Retype all of the data shown below, keeping every character the same.

Information given
◆ ◆ ◆ ◆ ◆
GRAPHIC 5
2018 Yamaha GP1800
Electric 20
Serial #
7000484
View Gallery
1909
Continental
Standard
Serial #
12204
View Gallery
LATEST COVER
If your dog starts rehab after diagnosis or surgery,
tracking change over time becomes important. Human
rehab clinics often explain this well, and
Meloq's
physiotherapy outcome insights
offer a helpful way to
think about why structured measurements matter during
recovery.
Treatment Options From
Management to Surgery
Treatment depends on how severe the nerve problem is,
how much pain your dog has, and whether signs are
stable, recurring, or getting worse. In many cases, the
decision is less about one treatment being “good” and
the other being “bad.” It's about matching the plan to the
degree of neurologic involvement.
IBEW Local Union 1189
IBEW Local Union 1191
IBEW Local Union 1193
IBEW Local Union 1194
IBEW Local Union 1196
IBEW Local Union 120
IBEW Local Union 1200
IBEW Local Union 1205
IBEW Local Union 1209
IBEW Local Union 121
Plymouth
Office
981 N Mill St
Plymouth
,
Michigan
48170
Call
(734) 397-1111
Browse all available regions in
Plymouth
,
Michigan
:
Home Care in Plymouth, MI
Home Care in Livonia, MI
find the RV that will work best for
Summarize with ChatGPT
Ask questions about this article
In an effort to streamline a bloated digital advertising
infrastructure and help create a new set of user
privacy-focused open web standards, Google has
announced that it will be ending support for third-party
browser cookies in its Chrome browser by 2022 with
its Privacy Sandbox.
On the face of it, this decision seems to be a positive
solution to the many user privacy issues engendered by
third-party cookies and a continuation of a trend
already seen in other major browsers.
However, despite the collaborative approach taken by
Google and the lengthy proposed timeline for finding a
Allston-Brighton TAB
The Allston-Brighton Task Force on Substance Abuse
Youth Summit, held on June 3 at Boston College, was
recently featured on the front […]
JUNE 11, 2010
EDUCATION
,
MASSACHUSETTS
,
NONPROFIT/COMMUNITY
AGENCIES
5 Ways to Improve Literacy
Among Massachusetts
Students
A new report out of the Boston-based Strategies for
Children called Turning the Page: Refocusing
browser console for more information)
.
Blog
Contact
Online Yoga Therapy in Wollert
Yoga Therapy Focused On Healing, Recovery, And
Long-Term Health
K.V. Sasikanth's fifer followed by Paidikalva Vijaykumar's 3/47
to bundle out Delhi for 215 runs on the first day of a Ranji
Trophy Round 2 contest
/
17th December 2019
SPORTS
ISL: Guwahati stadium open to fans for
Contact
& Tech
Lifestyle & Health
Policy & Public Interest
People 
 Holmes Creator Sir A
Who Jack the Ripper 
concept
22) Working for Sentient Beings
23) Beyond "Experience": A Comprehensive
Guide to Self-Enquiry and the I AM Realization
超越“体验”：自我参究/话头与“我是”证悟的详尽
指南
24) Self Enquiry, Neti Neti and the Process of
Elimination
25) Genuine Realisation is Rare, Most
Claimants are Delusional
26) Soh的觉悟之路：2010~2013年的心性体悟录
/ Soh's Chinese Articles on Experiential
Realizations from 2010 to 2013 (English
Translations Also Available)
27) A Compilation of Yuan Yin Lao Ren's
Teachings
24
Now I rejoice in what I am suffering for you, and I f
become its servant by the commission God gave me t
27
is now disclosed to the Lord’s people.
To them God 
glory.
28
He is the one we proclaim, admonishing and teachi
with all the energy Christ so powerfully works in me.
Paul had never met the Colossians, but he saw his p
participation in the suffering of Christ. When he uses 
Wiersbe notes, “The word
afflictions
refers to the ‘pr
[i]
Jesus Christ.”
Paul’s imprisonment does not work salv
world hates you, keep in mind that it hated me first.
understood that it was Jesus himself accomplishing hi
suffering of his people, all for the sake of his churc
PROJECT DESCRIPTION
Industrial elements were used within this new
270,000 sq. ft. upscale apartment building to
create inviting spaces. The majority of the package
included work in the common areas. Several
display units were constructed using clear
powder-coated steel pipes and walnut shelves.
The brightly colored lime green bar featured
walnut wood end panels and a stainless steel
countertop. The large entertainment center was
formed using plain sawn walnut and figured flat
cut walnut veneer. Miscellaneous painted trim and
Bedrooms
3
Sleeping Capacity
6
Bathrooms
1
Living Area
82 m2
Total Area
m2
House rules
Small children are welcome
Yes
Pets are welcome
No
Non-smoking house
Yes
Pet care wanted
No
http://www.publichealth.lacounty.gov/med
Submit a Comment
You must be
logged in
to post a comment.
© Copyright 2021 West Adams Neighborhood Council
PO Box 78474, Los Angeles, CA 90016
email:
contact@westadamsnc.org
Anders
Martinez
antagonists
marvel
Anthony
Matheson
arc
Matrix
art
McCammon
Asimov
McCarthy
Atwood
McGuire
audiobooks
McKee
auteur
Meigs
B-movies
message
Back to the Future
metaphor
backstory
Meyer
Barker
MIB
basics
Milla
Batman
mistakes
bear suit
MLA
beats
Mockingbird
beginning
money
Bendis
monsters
◆ ◆ ◆ ◆ ◆
Problem solution
GRAPHIC 5
2018 Yamaha GP1800
Electric 20
Serial #
7000484
View Gallery
1909
Continental
Standard
Serial #
12204
View Gallery
LATEST COVER
If your dog starts rehab after diagnosis or surgery,
tracking change over time becomes important. Human
rehab clinics often explain this well, and
Meloq's
physiotherapy outcome insights
offer a helpful way to
think about why structured measurements matter during
recovery.
Treatment Options From
Management to Surgery
Treatment depends on how severe the nerve problem is,
how much pain your dog has, and whether signs are
stable, recurring, or getting worse. In many cases, the
decision is less about one treatment being “good” and
the other being “bad.” It's about matching the plan to the
degree of neurologic involvement.
IBEW Local Union 1189
IBEW Local Union 1191
IBEW Local Union 1193
IBEW Local Union 1194
IBEW Local Union 1196
IBEW Local Union 120
IBEW Local Union 1200
IBEW Local Union 1205
IBEW Local Union 1209
IBEW Local Union 121
Plymouth
Office
981 N Mill St
Plymouth
,
Michigan
48170
Call
(734) 397-1111
Browse all available regions in
Plymouth
,
Michigan
:
Home Care in Plymouth, MI
Home Care in Livonia, MI
find the RV that will work best for
Summarize with ChatGPT
Ask questions about this article
In an effort to streamline a bloated digital advertising
infrastructure and help create a new set of user
privacy-focused open web standards, Google has
announced that it will be ending support for third-party
browser cookies in its Chrome browser by 2022 with
its Privacy Sandbox.
On the face of it, this decision seems to be a positive
solution to the many user privacy issues engendered by
third-party cookies and a continuation of a trend
already seen in other major browsers.
However, despite the collaborative approach taken by
Google and the lengthy proposed timeline for finding a
Allston-Brighton TAB
The Allston-Brighton Task Force on Substance Abuse
Youth Summit, held on June 3 at Boston College, was
recently featured on the front […]
JUNE 11, 2010
EDUCATION
,
MASSACHUSETTS
,
NONPROFIT/COMMUNITY
AGENCIES
5 Ways to Improve Literacy
Among Massachusetts
Students
A new report out of the Boston-based Strategies for
Children called Turning the Page: Refocusing
browser console for more information)
.
Blog
Contact
Online Yoga Therapy in Wollert
Yoga Therapy Focused On Healing, Recovery, And
Long-Term Health
K.V. Sasikanth's fifer followed by Paidikalva Vijaykumar's 3/47
to bundle out Delhi for 215 runs on the first day of a Ranji
Trophy Round 2 contest
/
17th December 2019
SPORTS
ISL: Guwahati stadium open to fans for
Contact
& Tech
Lifestyle & Health
Policy & Public Interest
People 
 Holmes Creator Sir A
Who Jack the Ripper 
concept
22) Working for Sentient Beings
23) Beyond "Experience": A Comprehensive
Guide to Self-Enquiry and the I AM Realization
超越“体验”：自我参究/话头与“我是”证悟的详尽
指南
24) Self Enquiry, Neti Neti and the Process of
Elimination
25) Genuine Realisation is Rare, Most
Claimants are Delusional
26) Soh的觉悟之路：2010~2013年的心性体悟录
/ Soh's Chinese Articles on Experiential
Realizations from 2010 to 2013 (English
Translations Also Available)
27) A Compilation of Yuan Yin Lao Ren's
Teachings
24
Now I rejoice in what I am suffering for you, and I f
become its servant by the commission God gave me t
27
is now disclosed to the Lord’s people.
To them God 
glory.
28
He is the one we proclaim, admonishing and teachi
with all the energy Christ so powerfully works in me.
Paul had never met the Colossians, but he saw his p
participation in the suffering of Christ. When he uses 
Wiersbe notes, “The word
afflictions
refers to the ‘pr
[i]
Jesus Christ.”
Paul’s imprisonment does not work salv
world hates you, keep in mind that it hated me first.
understood that it was Jesus himself accomplishing hi
suffering of his people, all for the sake of his churc
PROJECT DESCRIPTION
Industrial elements were used within this new
270,000 sq. ft. upscale apartment building to
create inviting spaces. The majority of the package
included work in the common areas. Several
display units were constructed using clear
powder-coated steel pipes and walnut shelves.
The brightly colored lime green bar featured
walnut wood end panels and a stainless steel
countertop. The large entertainment center was
formed using plain sawn walnut and figured flat
cut walnut veneer. Miscellaneous painted trim and
Bedrooms
3
Sleeping Capacity
6
Bathrooms
1
Living Area
82 m2
Total Area
m2
House rules
Small children are welcome
Yes
Pets are welcome
No
Non-smoking house
Yes
Pet care wanted
No
http://www.publichealth.lacounty.gov/med
Submit a Comment
You must be
logged in
to post a comment.
© Copyright 2021 West Adams Neighborhood Council
PO Box 78474, Los Angeles, CA 90016
email:
contact@westadamsnc.org
Anders
Martinez
antagonists
marvel
Anthony
Matheson
arc
Matrix
art
McCammon
Asimov
McCarthy
Atwood
McGuire
audiobooks
McKee
auteur
Meigs
B-movies
message
Back to the Future
metaphor
backstory
Meyer
Barker
MIB
basics
Milla
Batman
mistakes
bear suit
MLA
beats
Mockingbird
beginning
money
Bendis
monsters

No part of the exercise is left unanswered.